Posts Tagged ‘Italia’

Scooterists Forever!

Wednesday, February 10th, 2010

–Lemmy of Motorhead famously referred to them as ‘hairdryers.’ To him and his ilk, they are whining little machines whose performance an attitude are a joke compared to the brawn and substance of the classic piece of English Iron.

Hundreds of thousands, across the gener­a­tions, have disagreed. For them, the modernists among us, the scooter is an iconic mode of trans­port­ation that is both functional and stylish. It’s an enduring opinion. Last year, world wide scooter sales increased by an aston­ishing 41%. In contrast, motorbike sales declined by 7%.

It would seem that once again, the Mods have seen off the rockers.

The scooter is of course heavily associated with the Mods, that fashion obsessed 60s British youth cult that made this machine their official form of trans­port­ation. For the true Modernist, the scooter was perfect. Not only was it stylish and functional, it was foreign, sleek and colourful and it repres­ented the future.

Moreover, its past was just as enticing as its present.

The scooter was born between the two World Wars. In 1919, Italian engin­eering companies turned their attention away from weapons of mass destruction and towards personal trans­port­ation. Within months they were producing early versions of the scooter. Over the years the Autoped became the Skootamota became the Unibus became the Autoglider became the Brockhouse Corgi. In 1947, the scooter arrived.

The man responsible for its classic design was an Italian named Corradino D’Ascanio. His boss, Enrico Piaggio, had surveyed the ruins of post war Italy and quickly realized that the population needed cheap trans­port­ation. His company already produced the MP 5 (nicknamed Paperino, the Italian name for Donald Duck because of its weird design,) but Piaggio had never been convinced of this bike’s qualities.

> _Apply what you read_:
A) Please copy the scooter post word for word between "The scooter was born" and "1947, the scooter arrived.", inclusive.
B) For each statement below, say whether the scooter post agrees with it (yes or no), and quote the words of the post that decide it. (i) Motorbike sales went down last year. (ii) Corradino D’Ascanio was the boss of Enrico Piaggio. (iii) Piaggio was convinced of the MP 5's qualities.

> _Material provided_:
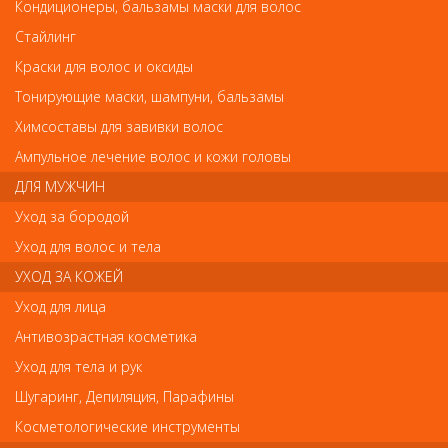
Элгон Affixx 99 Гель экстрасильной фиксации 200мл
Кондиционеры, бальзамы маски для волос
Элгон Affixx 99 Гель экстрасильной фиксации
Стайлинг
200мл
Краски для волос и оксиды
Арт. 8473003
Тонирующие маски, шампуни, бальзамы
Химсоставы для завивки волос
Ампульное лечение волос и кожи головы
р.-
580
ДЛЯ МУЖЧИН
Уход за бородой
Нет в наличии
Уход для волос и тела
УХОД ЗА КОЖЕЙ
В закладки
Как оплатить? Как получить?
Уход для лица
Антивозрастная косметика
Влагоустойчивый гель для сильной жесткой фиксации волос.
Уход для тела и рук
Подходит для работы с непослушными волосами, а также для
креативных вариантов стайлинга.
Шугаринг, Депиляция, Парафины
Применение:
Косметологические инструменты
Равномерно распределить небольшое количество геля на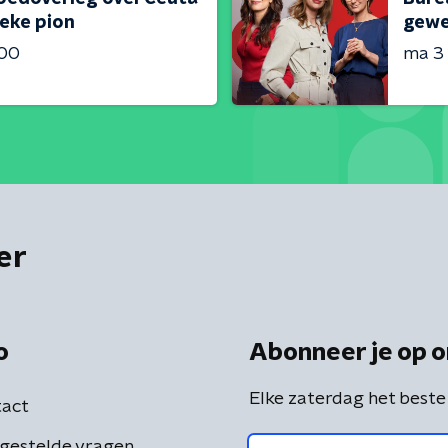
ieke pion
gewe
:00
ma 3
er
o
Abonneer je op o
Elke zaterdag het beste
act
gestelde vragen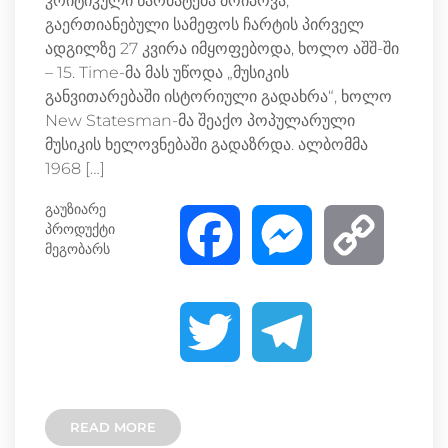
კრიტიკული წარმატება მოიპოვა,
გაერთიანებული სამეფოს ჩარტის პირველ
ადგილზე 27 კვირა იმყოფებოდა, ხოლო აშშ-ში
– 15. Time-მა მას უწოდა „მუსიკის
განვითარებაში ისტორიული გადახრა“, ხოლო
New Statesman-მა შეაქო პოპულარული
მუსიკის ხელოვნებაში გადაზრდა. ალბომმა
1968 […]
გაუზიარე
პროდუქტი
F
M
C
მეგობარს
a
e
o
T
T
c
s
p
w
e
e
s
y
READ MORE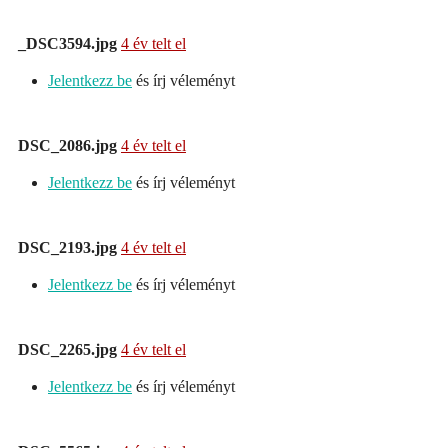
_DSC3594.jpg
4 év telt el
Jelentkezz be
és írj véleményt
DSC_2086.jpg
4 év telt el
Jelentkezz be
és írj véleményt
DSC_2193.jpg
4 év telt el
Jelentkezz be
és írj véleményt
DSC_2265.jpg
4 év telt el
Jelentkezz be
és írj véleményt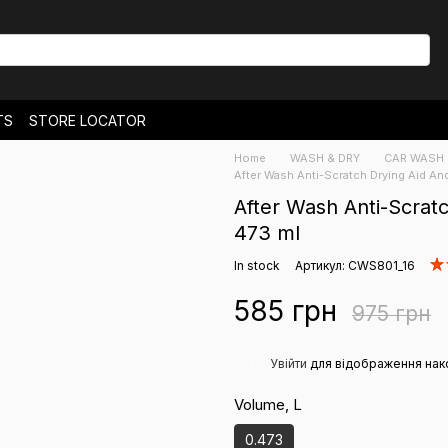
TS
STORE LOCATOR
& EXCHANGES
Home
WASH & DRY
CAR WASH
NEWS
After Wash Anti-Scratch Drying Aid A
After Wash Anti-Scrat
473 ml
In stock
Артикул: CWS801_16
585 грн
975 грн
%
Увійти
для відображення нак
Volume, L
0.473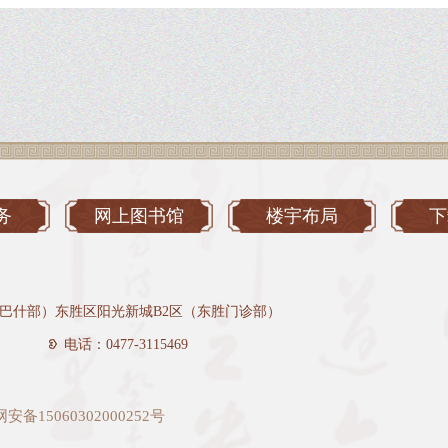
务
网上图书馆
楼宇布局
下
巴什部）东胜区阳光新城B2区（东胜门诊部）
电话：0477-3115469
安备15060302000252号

> _Answers in order_:
A)
The scooter was born between the two World Wars. In 1919, Italian engin­eering companies turned their attention away from weapons of mass destruction and towards personal trans­port­ation. Within months they were producing early versions of the scooter. Over the years the Autoped became the Skootamota became the Unibus became the Autoglider became the Brockhouse Corgi. In 1947, the scooter arrived.

B)
(i) Yes: "In contrast, motorbike sales declined by 7%."
(ii) No: "His boss, Enrico Piaggio, had surveyed the ruins of post war Italy"
(iii) No: "Piaggio had never been convinced of this bike’s qualities."